*** DATA TO USE ***
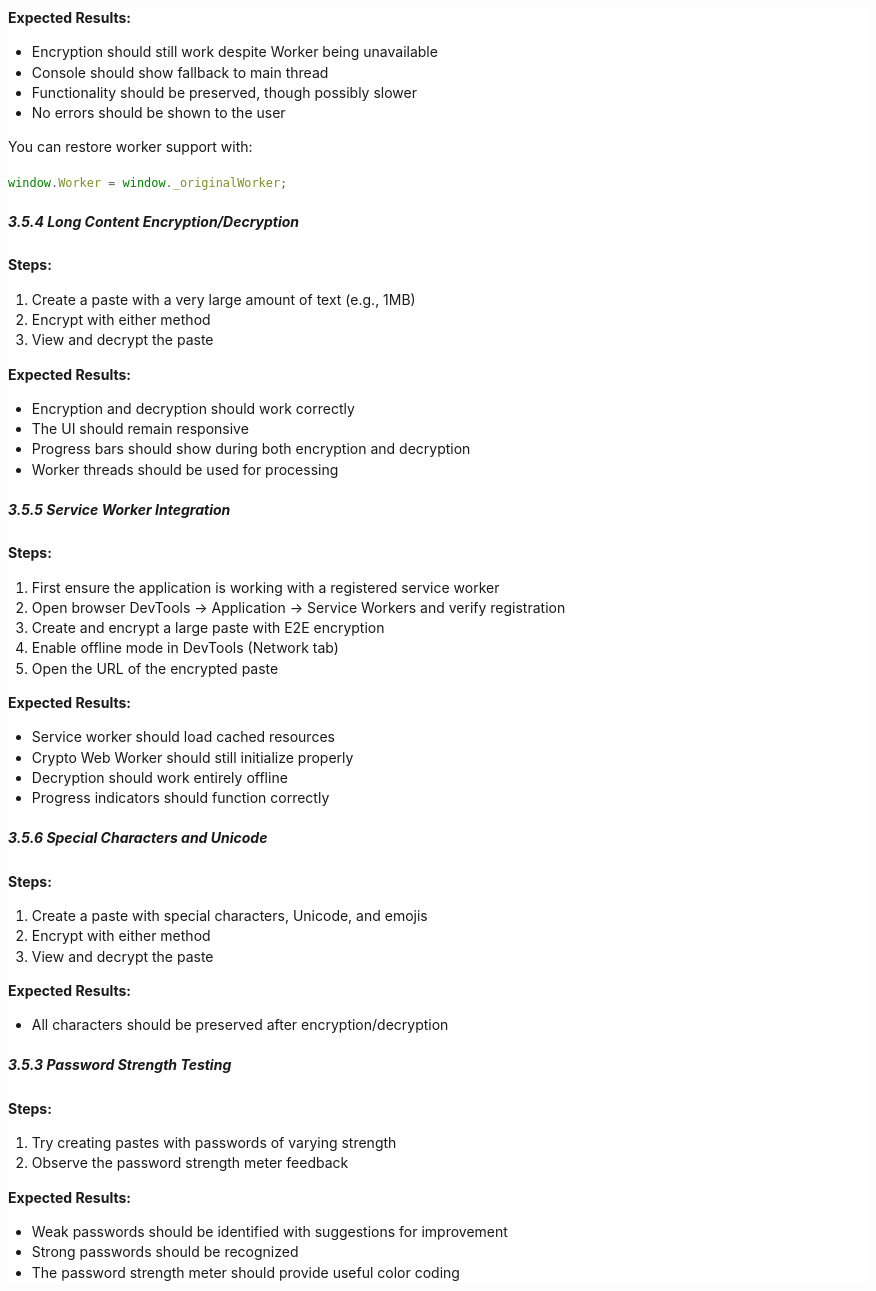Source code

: **Expected Results:**
- Encryption should still work despite Worker being unavailable
- Console should show fallback to main thread
- Functionality should be preserved, though possibly slower
- No errors should be shown to the user

You can restore worker support with:
```javascript
window.Worker = window._originalWorker;
```

##### 3.5.4 Long Content Encryption/Decryption

**Steps:**
1. Create a paste with a very large amount of text (e.g., 1MB)
2. Encrypt with either method
3. View and decrypt the paste

**Expected Results:**
- Encryption and decryption should work correctly
- The UI should remain responsive
- Progress bars should show during both encryption and decryption
- Worker threads should be used for processing

##### 3.5.5 Service Worker Integration

**Steps:**
1. First ensure the application is working with a registered service worker
2. Open browser DevTools → Application → Service Workers and verify registration
3. Create and encrypt a large paste with E2E encryption
4. Enable offline mode in DevTools (Network tab)
5. Open the URL of the encrypted paste

**Expected Results:**
- Service worker should load cached resources
- Crypto Web Worker should still initialize properly
- Decryption should work entirely offline
- Progress indicators should function correctly

##### 3.5.6 Special Characters and Unicode

**Steps:**
1. Create a paste with special characters, Unicode, and emojis
2. Encrypt with either method
3. View and decrypt the paste

**Expected Results:**
- All characters should be preserved after encryption/decryption

##### 3.5.3 Password Strength Testing

**Steps:**
1. Try creating pastes with passwords of varying strength
2. Observe the password strength meter feedback

**Expected Results:**
- Weak passwords should be identified with suggestions for improvement
- Strong passwords should be recognized
- The password strength meter should provide useful color coding
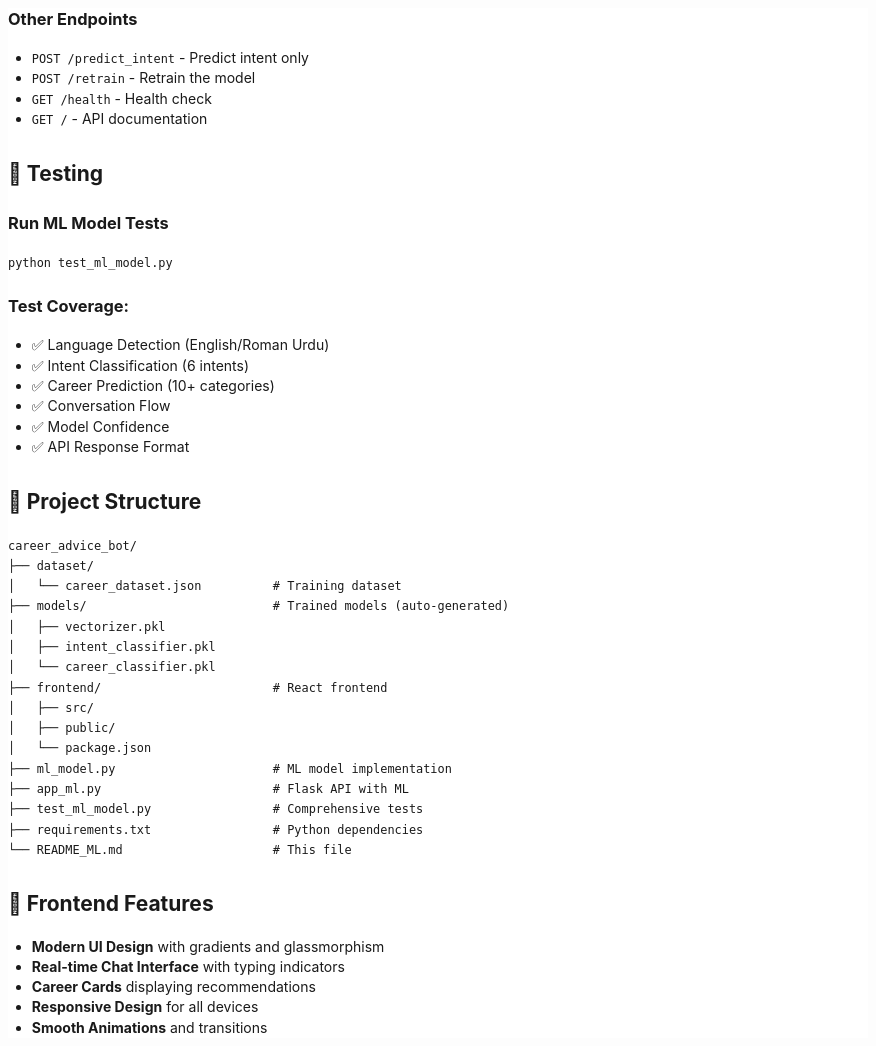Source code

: ### **Other Endpoints**
- `POST /predict_intent` - Predict intent only
- `POST /retrain` - Retrain the model
- `GET /health` - Health check
- `GET /` - API documentation

## 🧪 Testing

### **Run ML Model Tests**
```bash
python test_ml_model.py
```

### **Test Coverage:**
- ✅ Language Detection (English/Roman Urdu)
- ✅ Intent Classification (6 intents)
- ✅ Career Prediction (10+ categories)
- ✅ Conversation Flow
- ✅ Model Confidence
- ✅ API Response Format

## 📁 Project Structure

```
career_advice_bot/
├── dataset/
│   └── career_dataset.json          # Training dataset
├── models/                          # Trained models (auto-generated)
│   ├── vectorizer.pkl
│   ├── intent_classifier.pkl
│   └── career_classifier.pkl
├── frontend/                        # React frontend
│   ├── src/
│   ├── public/
│   └── package.json
├── ml_model.py                      # ML model implementation
├── app_ml.py                        # Flask API with ML
├── test_ml_model.py                 # Comprehensive tests
├── requirements.txt                 # Python dependencies
└── README_ML.md                     # This file
```

## 🎨 Frontend Features

- **Modern UI Design** with gradients and glassmorphism
- **Real-time Chat Interface** with typing indicators
- **Career Cards** displaying recommendations
- **Responsive Design** for all devices
- **Smooth Animations** and transitions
*** End of DATA TO USE ***
WHAT IS NEEDED:
Go through the data and copy every line that includes "still".

TASK RESULT:
- Encryption should still work despite Worker being unavailable
- Crypto Web Worker should still initialize properly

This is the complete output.